[Opening RECORDS FOR THIS TASK section]
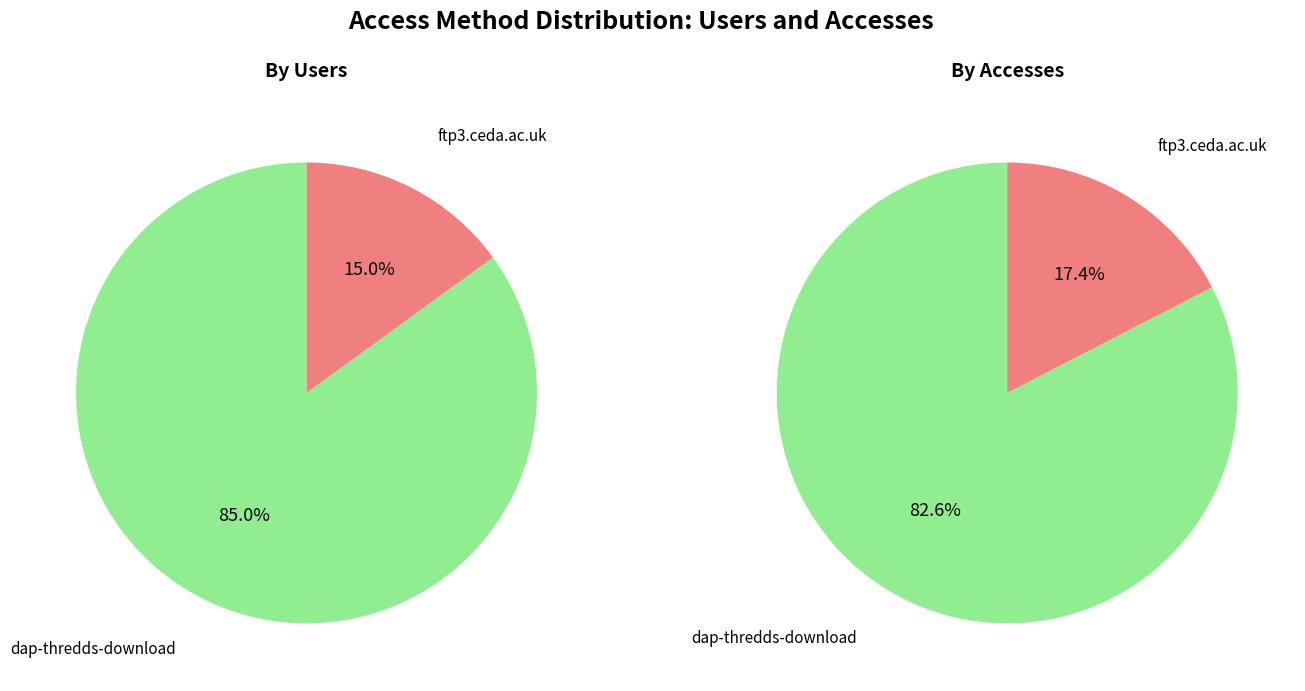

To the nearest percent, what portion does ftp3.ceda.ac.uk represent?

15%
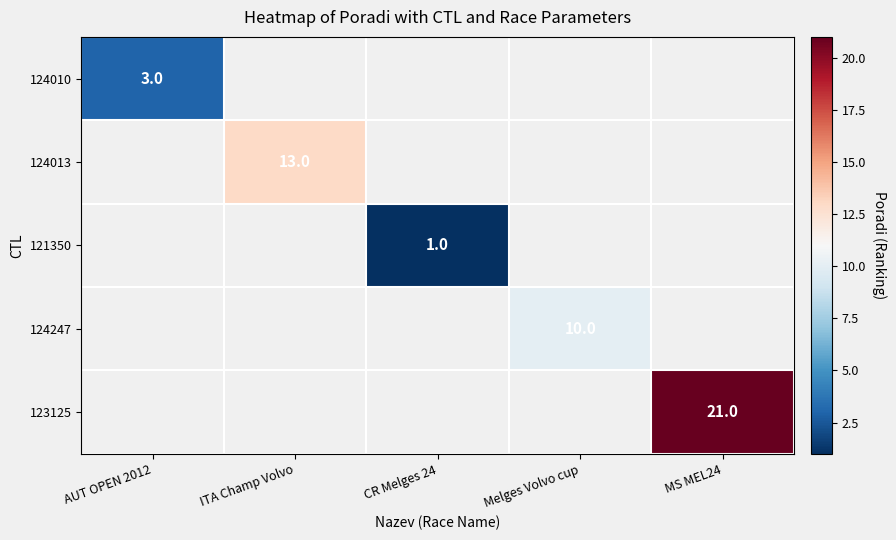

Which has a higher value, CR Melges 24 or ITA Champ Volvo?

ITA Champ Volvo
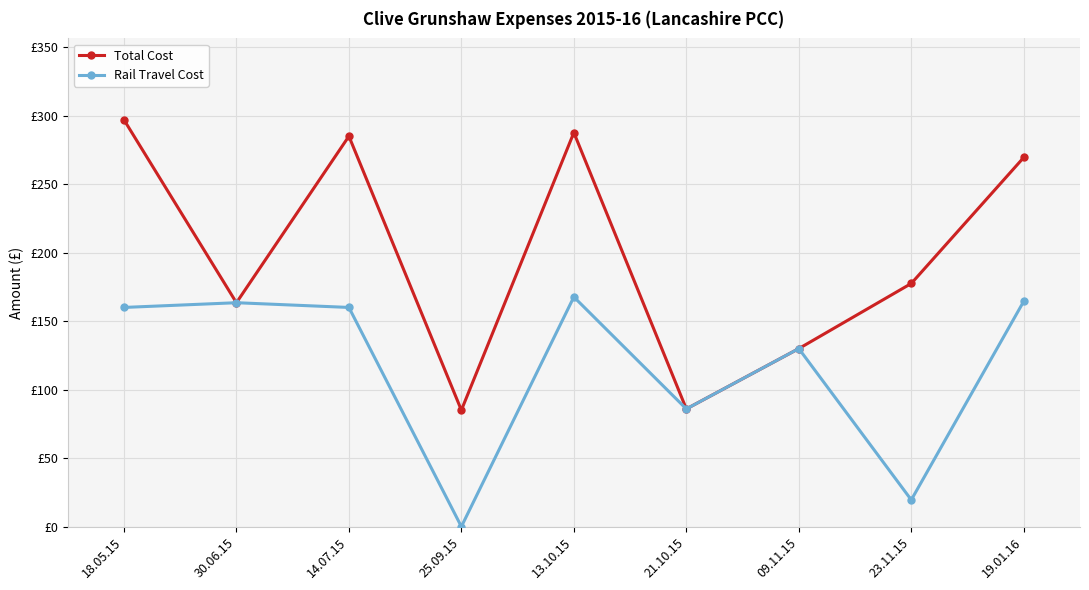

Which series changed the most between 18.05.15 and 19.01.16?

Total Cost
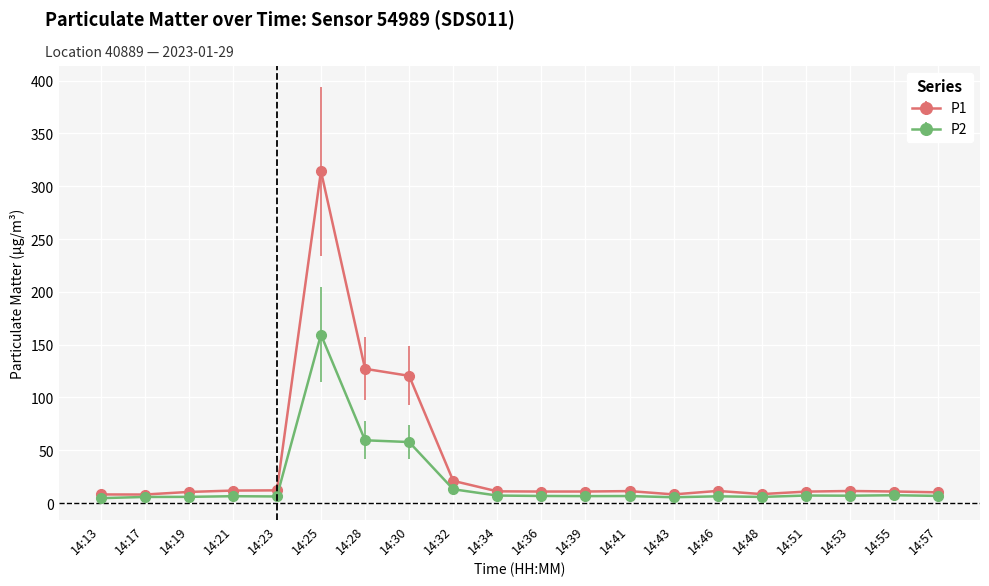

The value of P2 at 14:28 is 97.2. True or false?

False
[Closing RECORDS FOR THIS TASK section]
WHAT TO WORK ON: List every line in the data above that contains the word "Which". Only matches with the same capital and lowercase letters count.

REPLY:
Which has a higher value, CR Melges 24 or ITA Champ Volvo?
Which series changed the most between 18.05.15 and 19.01.16?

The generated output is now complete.